══ Reading text
In the midst of this chaos, Prime Minister Justin Trudeau has said he wants an “immediate ceasefire.” Yet this demand, appealing as it may sound, unwittingly serves Hamas’ interests —  and, in the long term, would exacerbate the conflict — by allowing the terrorist group to re-arm, recover and ultimately repeat the atrocities of Oct. 7, 2023.

Hamas understands the tunnels, besides their tactical utility, present the Israeli military with an awful choice: Attack Hamas fighters directly, thereby endangering civilians who shield them, or effectively let Hamas determine when and where to fight. Israel has made the difficult but correct decision, taking the fight to Hamas on Israel’s terms, even as it tries to minimize harm to Gaza civilians.

What Trudeau doesn’t realize is that Hamas welcomes the loss of civilian lives as a key pillar of its cynical battlefield strategy. Hamas seeks to exploit Jerusalem’s reluctant but necessary willingness to imperil civilians by creating the impression that Israel deliberately seeks wanton bloodshed and destruction. That, in turn, generates international pressure on Israel to accept a permanent ceasefire that ensures Hamas’ survival.

It should thus come as no surprise that Hamas leader Yahya Sinwar has argued, in messages to his ceasefire negotiators exposed by The Wall Street Journal, that civilian casualties in Gaza are “necessary sacrifices.”

By thwarting Jerusalem’s stated objective of destroying Hamas, the terrorist group could plausibly declare victory. As Sinwar put it in another message: “We have the Israelis right where we want them.”

Indeed they would, if Israel were so unwise as to accept Trudeau’s counsel. The prime minister, unlike the Israelis, fails to grasp Hamas’ nihilistic scheme or the long-term consequences of a ceasefire that enables Hamas to live to fight another day. A ceasefire now would simply ensure a bloodier war in the future. And the next round of conflict could follow another all-too-predictable — and all-too-preventable — Hamas massacre of Israeli civilians.
════
══ Records supplied
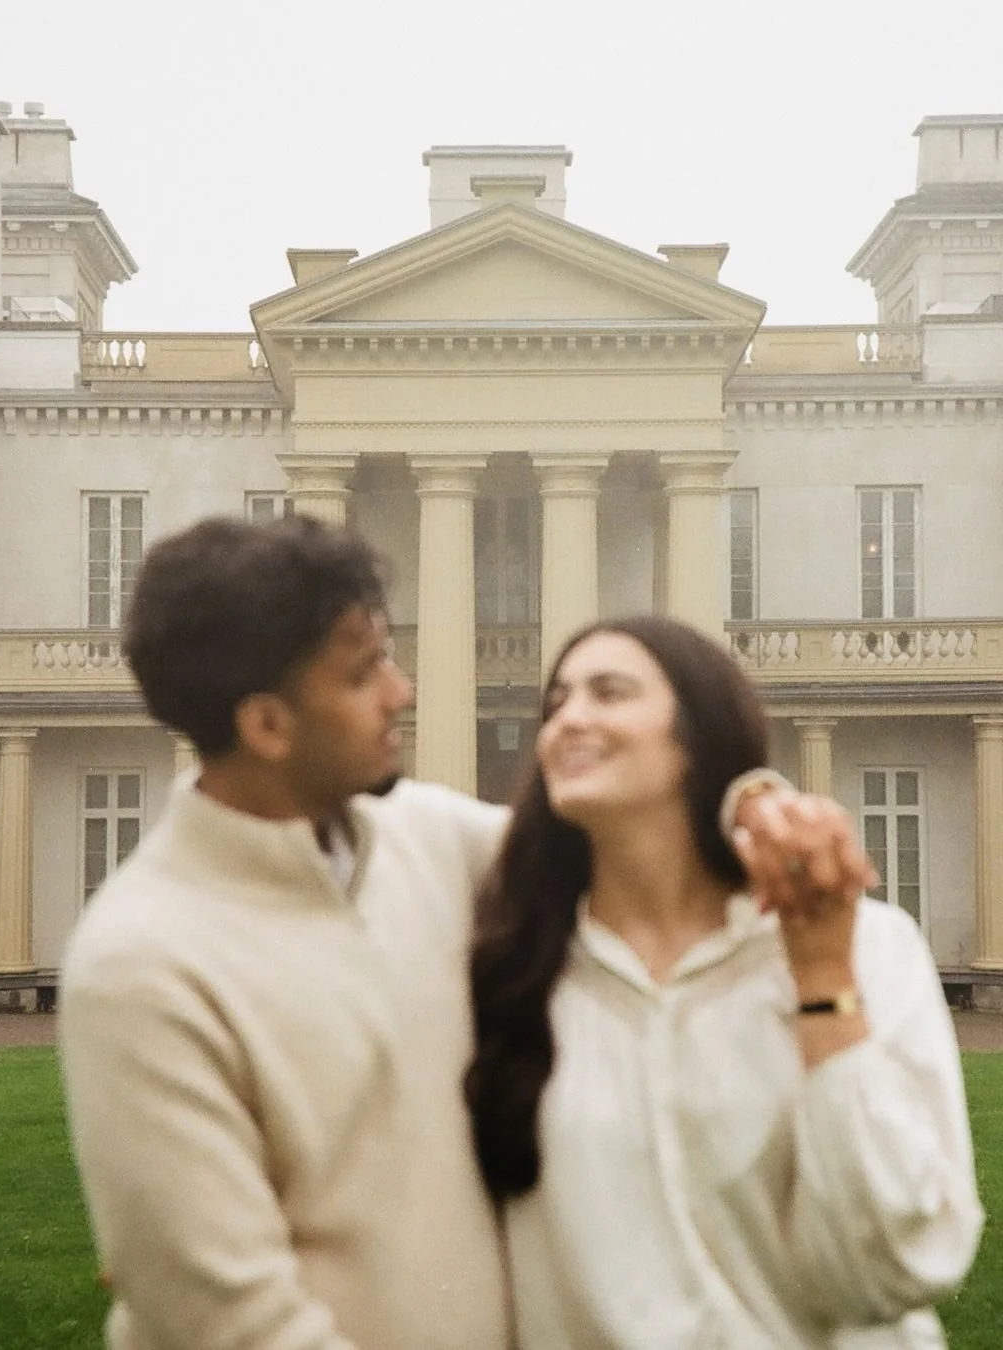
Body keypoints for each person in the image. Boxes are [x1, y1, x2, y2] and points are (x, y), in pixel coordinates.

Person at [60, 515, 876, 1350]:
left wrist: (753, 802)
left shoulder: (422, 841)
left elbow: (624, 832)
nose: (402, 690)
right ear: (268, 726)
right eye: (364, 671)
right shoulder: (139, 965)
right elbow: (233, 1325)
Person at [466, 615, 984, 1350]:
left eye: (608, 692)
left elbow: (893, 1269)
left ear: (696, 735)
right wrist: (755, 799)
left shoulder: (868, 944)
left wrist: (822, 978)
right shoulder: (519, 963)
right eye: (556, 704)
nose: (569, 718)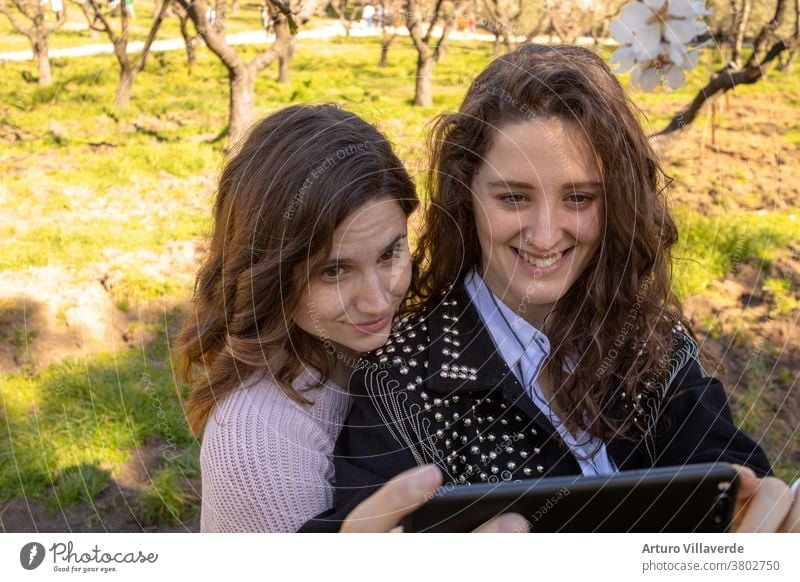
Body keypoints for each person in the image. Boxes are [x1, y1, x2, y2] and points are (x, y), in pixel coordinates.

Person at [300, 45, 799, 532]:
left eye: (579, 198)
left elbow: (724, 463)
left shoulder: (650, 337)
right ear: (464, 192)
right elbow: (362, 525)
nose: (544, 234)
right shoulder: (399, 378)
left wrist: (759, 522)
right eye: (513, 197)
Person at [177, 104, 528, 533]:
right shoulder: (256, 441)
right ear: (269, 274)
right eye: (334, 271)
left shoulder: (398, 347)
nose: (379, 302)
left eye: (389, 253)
════
══ Records supplied
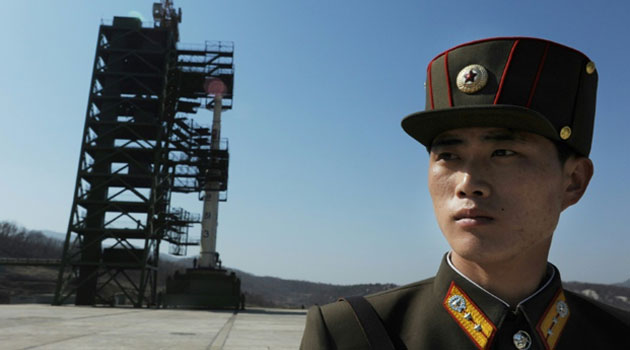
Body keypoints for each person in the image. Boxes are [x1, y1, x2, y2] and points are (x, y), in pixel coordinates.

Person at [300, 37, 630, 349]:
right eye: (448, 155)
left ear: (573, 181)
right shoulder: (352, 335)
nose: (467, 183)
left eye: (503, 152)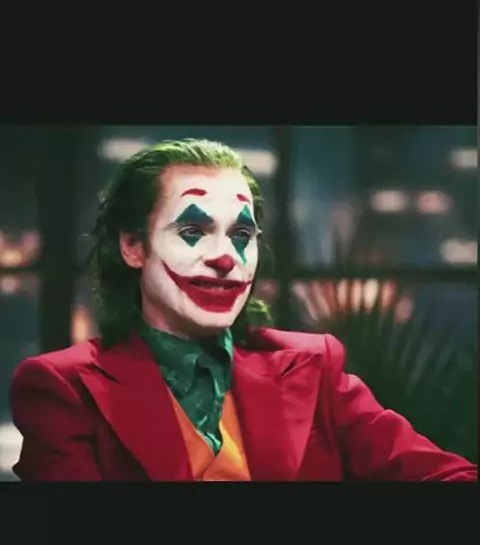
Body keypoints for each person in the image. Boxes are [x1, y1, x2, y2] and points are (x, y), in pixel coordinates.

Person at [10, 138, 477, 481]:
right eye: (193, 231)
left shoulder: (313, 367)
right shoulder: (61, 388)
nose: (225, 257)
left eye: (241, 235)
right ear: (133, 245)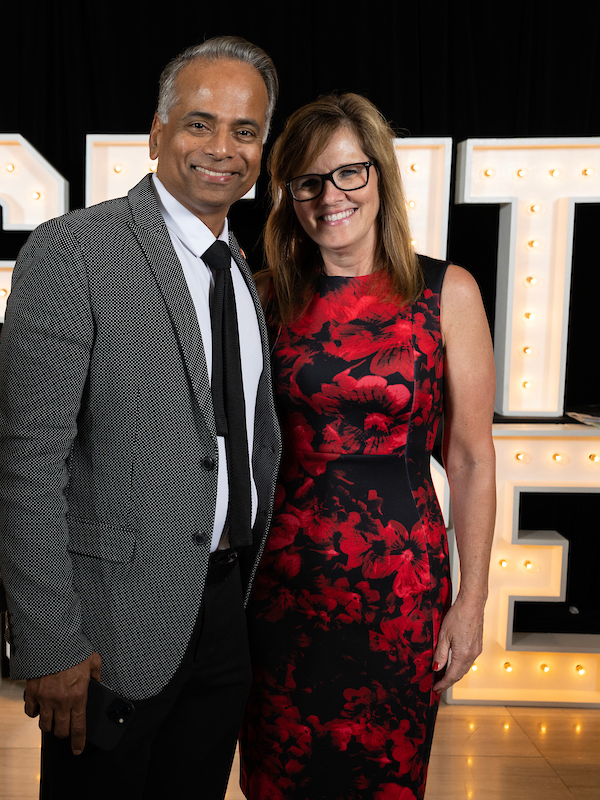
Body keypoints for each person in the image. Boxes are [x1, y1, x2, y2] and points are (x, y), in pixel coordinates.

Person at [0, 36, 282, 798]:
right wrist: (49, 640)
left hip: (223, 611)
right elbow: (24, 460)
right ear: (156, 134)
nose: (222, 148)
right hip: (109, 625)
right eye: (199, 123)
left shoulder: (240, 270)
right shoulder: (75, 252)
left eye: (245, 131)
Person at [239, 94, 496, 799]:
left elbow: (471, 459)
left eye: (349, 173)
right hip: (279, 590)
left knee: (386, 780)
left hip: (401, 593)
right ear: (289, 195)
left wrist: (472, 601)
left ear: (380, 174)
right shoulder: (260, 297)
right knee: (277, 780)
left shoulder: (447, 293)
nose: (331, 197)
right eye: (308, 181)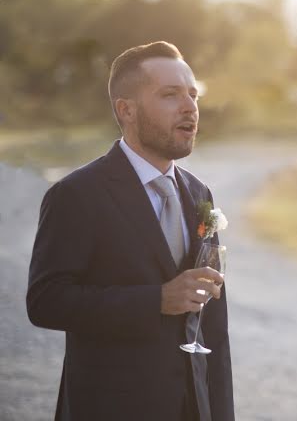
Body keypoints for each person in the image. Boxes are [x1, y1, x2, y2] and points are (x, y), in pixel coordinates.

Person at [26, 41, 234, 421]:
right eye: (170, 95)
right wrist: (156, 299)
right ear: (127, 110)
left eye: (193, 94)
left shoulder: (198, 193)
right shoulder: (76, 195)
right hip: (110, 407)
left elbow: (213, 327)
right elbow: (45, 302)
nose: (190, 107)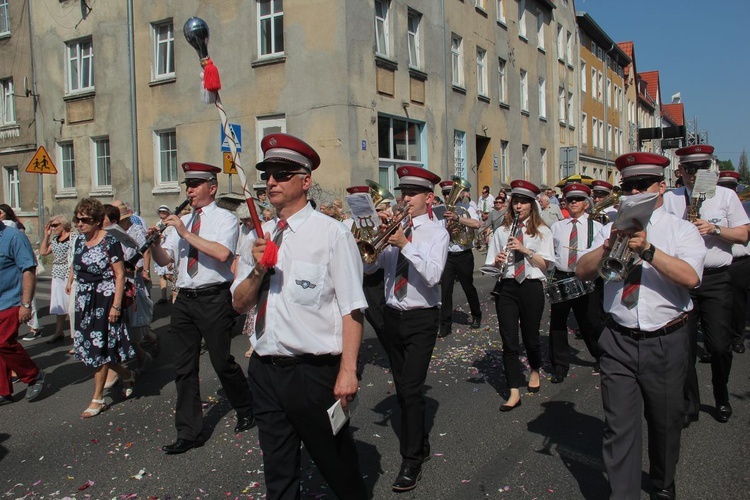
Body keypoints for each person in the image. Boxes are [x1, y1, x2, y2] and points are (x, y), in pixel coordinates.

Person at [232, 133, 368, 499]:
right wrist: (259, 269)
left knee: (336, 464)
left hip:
════
What is needed:
Reproduce the passage of the commentary on a Gaza ceasefire between "In the midst" and "to Gaza civilians.", inclusive. The data plays no part in what comes next.

Your response:
In the midst of this chaos, Prime Minister Justin Trudeau has said he wants an “immediate ceasefire.” Yet this demand, appealing as it may sound, unwittingly serves Hamas’ interests —  and, in the long term, would exacerbate the conflict — by allowing the terrorist group to re-arm, recover and ultimately repeat the atrocities of Oct. 7, 2023.

Hamas understands the tunnels, besides their tactical utility, present the Israeli military with an awful choice: Attack Hamas fighters directly, thereby endangering civilians who shield them, or effectively let Hamas determine when and where to fight. Israel has made the difficult but correct decision, taking the fight to Hamas on Israel’s terms, even as it tries to minimize harm to Gaza civilians.